How could she leave a man like this?
He’s not human.
Not fully, anyway. And he lived in a terrifying world of magic and mystery and scary monsters capable of all manner of cruelty.
“What do you want, Vane?” she asked, desperate to know. “Be honest with me. Do you want me simply because of this?” She held her palm out to him. “Or do you want
me?
I mean, you don’t really know me, do you? Nor do I know you. I know you’re a great guy in a pinch and that you have a family that makes the Addamses look normal. But I don’t know the real you.”
He took her hand from his face and held it in his callused one, staring up at her with those piercing hazel-green eyes. “The truth is, I don’t know. I’ve never wanted any female the way I want you, Bride. But I honestly don’t know if it’s the mark or not. I don’t.”
At least he had told her the truth. That was definitely one thing in his favor. He’d never once lied to her.
“How long do I have to make a decision on this?” she asked.
“Two weeks. Roughly. Barring any further demon or mother interference.”
“Then how about we try and act normal?” She burst out laughing at the ludicrousness of that statement. Yeah, they were just Jack and Jill Average climbing the hill to hell. She only hoped Jack didn’t break his crown or that she went tumbling after.
Bride sobered. “Okay, at least we can pretend to be normal. Let me see the real
you
in all your strangeness so that I know what I have to look forward to and then I’ll decide if I can handle it all without going totally insane.”
He looked stunned by her suggestion. “You’re not just running away from me?”

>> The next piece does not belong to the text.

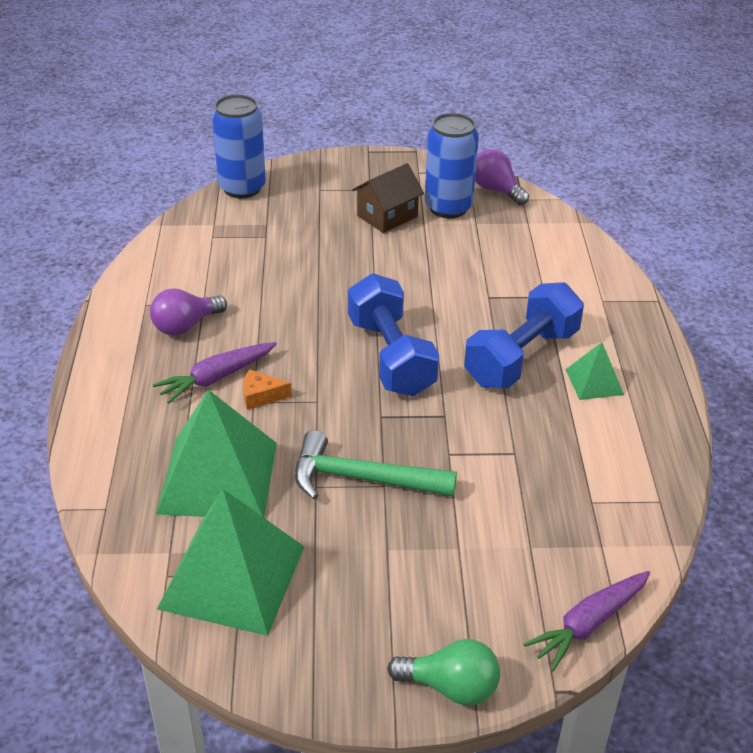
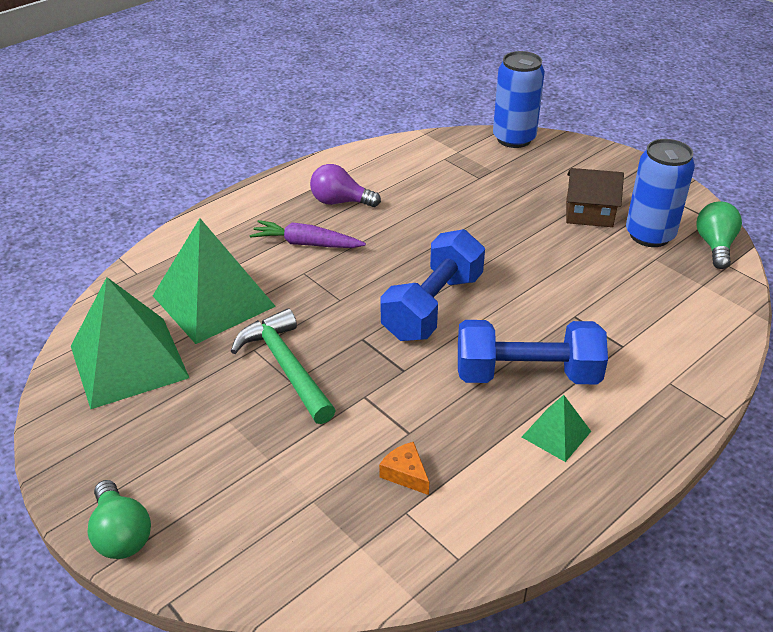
camera: 50 degrees right, 0 degrees up
orange cheese [243,369,292,410] -> orange cheese moved to [379,442,429,495]
purple light bulb [475,149,529,205] -> green light bulb [697,201,742,269]
purple carrot [523,571,650,671] -> none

“I probably should and I can’t imagine why I’m even considering this. But I do like what I know about you, Vane, and I guess everyone has problems. Not as profound as yours, mind you, but at least with you, when I tell people that my boyfriend is a dog, it’s not just a figure of speech.”
He chuckled at that.
Bride squeezed his hand. “So give me your worst, wolf. I’ll give you mine, and at the end of two weeks, we’ll see where we are.”
Vane couldn’t believe her. She was too good to be true. In all honesty, he had expected her to scream at him and run out the door, calling all of them loons.

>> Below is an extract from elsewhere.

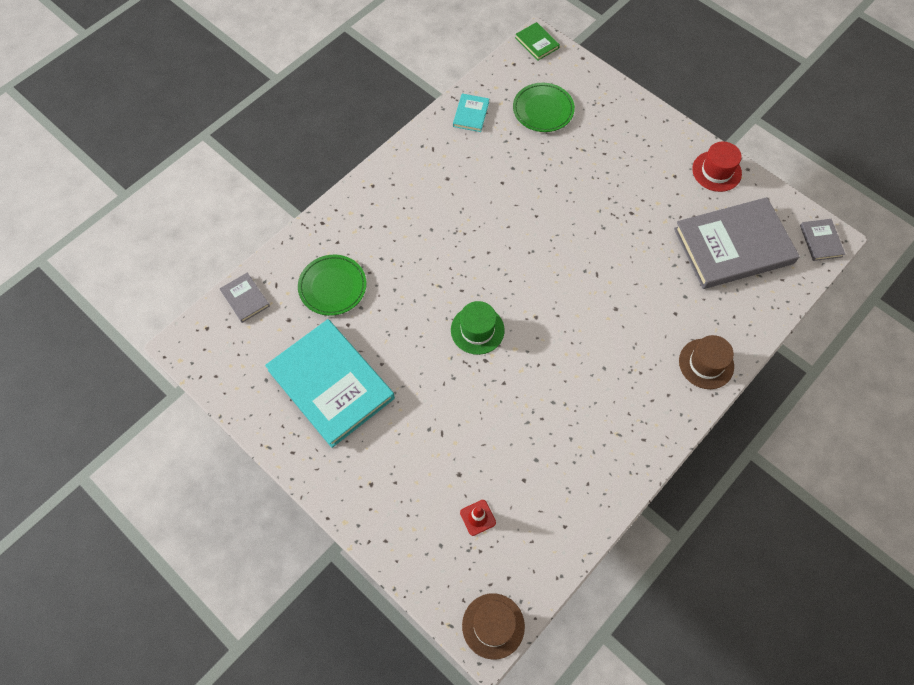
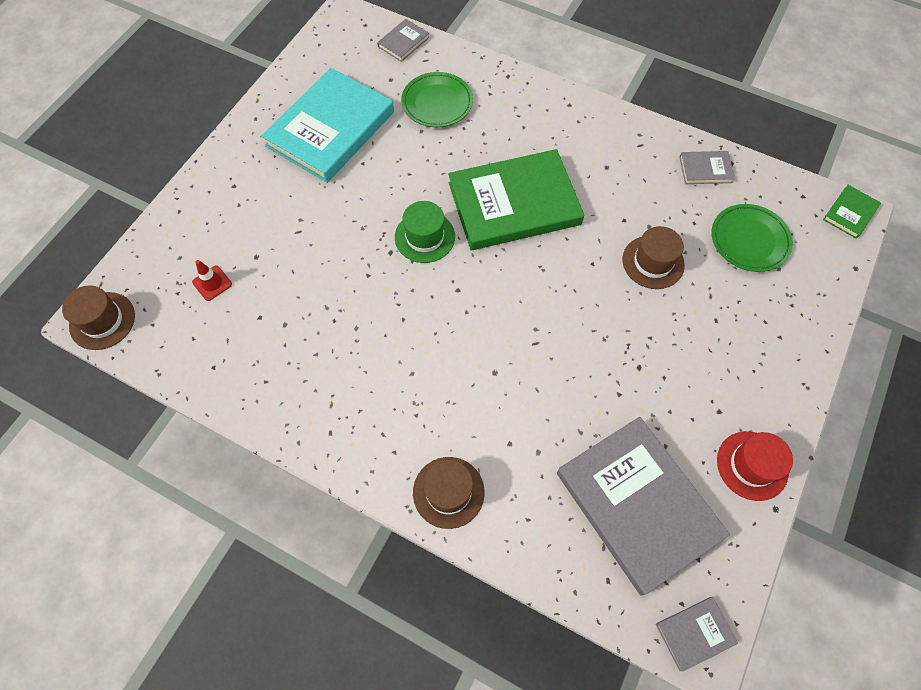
camera: 75 degrees right, 0 degrees up
turquoise book [453,94,489,132] -> grey book [679,151,735,184]
none -> green book [448,149,584,250]
none -> brown hat [622,226,685,289]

But she was giving him a chance.
And that was something he hadn’t had in a very long time … Hope.
Joy burst through him at the thought that she might actually stay with him. “There’s so much I have to tell you.”

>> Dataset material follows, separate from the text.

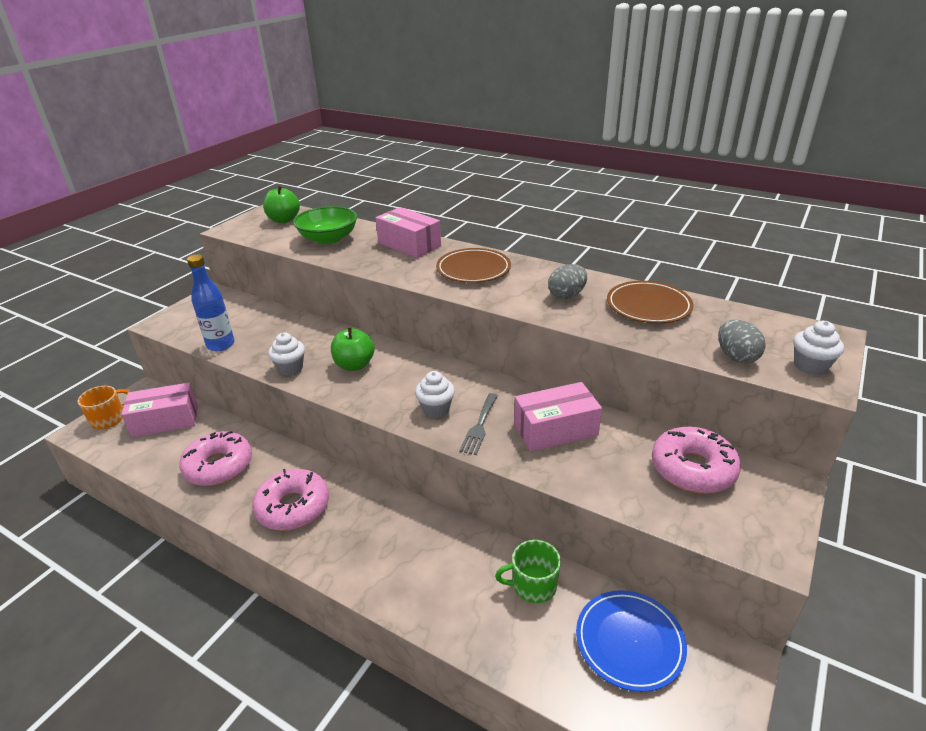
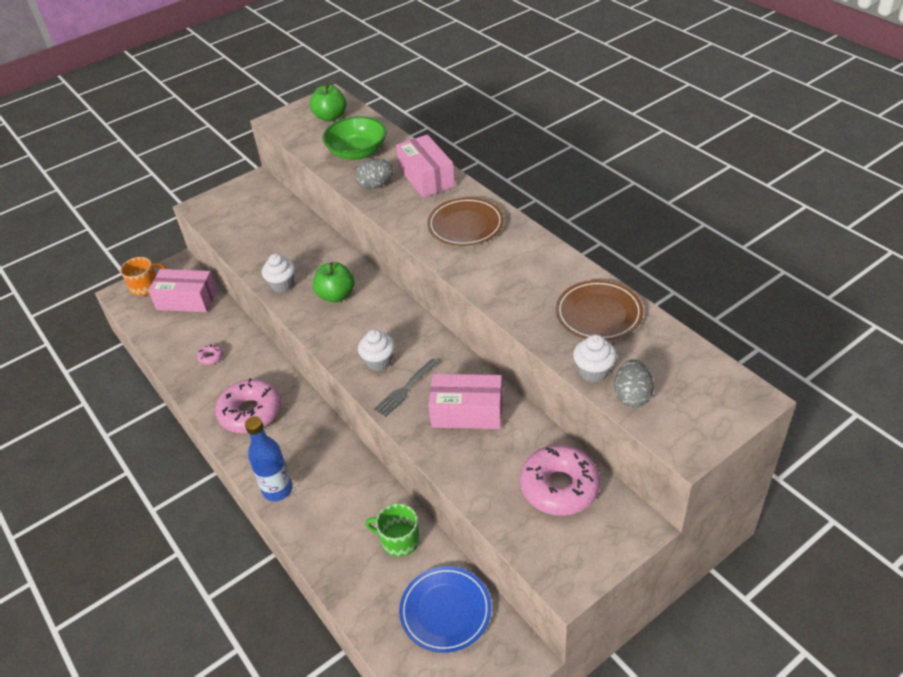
camera: 25 degrees right, 10 degrees up
pink donut [179,431,252,486] -> pink donut [197,344,223,365], size x0.43
blue bottle [187,254,235,351] -> blue bottle moved to [245,416,292,501]
grey egg [548,264,587,299] -> grey egg moved to [355,159,394,189]
white cupcake [793,321,844,375] -> white cupcake moved to [573,335,617,382]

She cringed. “You’re not going to suck my blood, are you?”
Damn. She would pick that one thing to fear. Well, it was pointless now to keep anything from her. Better he lay it all out for her than she get pissed because he withheld something from her. As his mate, she deserved to have her questions answered. “I don’t have to, no.”
She looked at him suspiciously. “What do you mean, you don’t have to?”
“My people aren’t vampires, but there are two parts to a mating ritual. First is you accept me as your mate.”
“How do I do that? Is it like a wedding?”
“To my people it is. Only we do it naked.”
Her jaw dropped. “With witnesses? Forget it!”
“No,” he said, laughing at her outrage. She was beautiful whenever her cheeks colored. It made her amber eyes glow. “It’ll be just us. I lie on my back, we join our marks together, and you take me into your body, then we make our verbal pledges to each other.”
She tilted her head as if she were less than sure about his honesty. “That works?”
He nodded. “It’s magic.”
“Okay, I guess, and then what’s the next part?”
“The next is optional and can be done or not done whenever we choose. It’s where I combine my life force to yours.”
“Why would you do that?”
“Because you’re human, and if we don’t you’ll die in less than a hundred years, while I still have another four to five hundred years left before my old age kicks in.”
Bride was completely stupefied as she recalled Bryani’s words. At the time she had attributed them to either her insanity or Bryani’s. Apparently, it was true, just like the rest of this madness. “You really are four hundred years old?”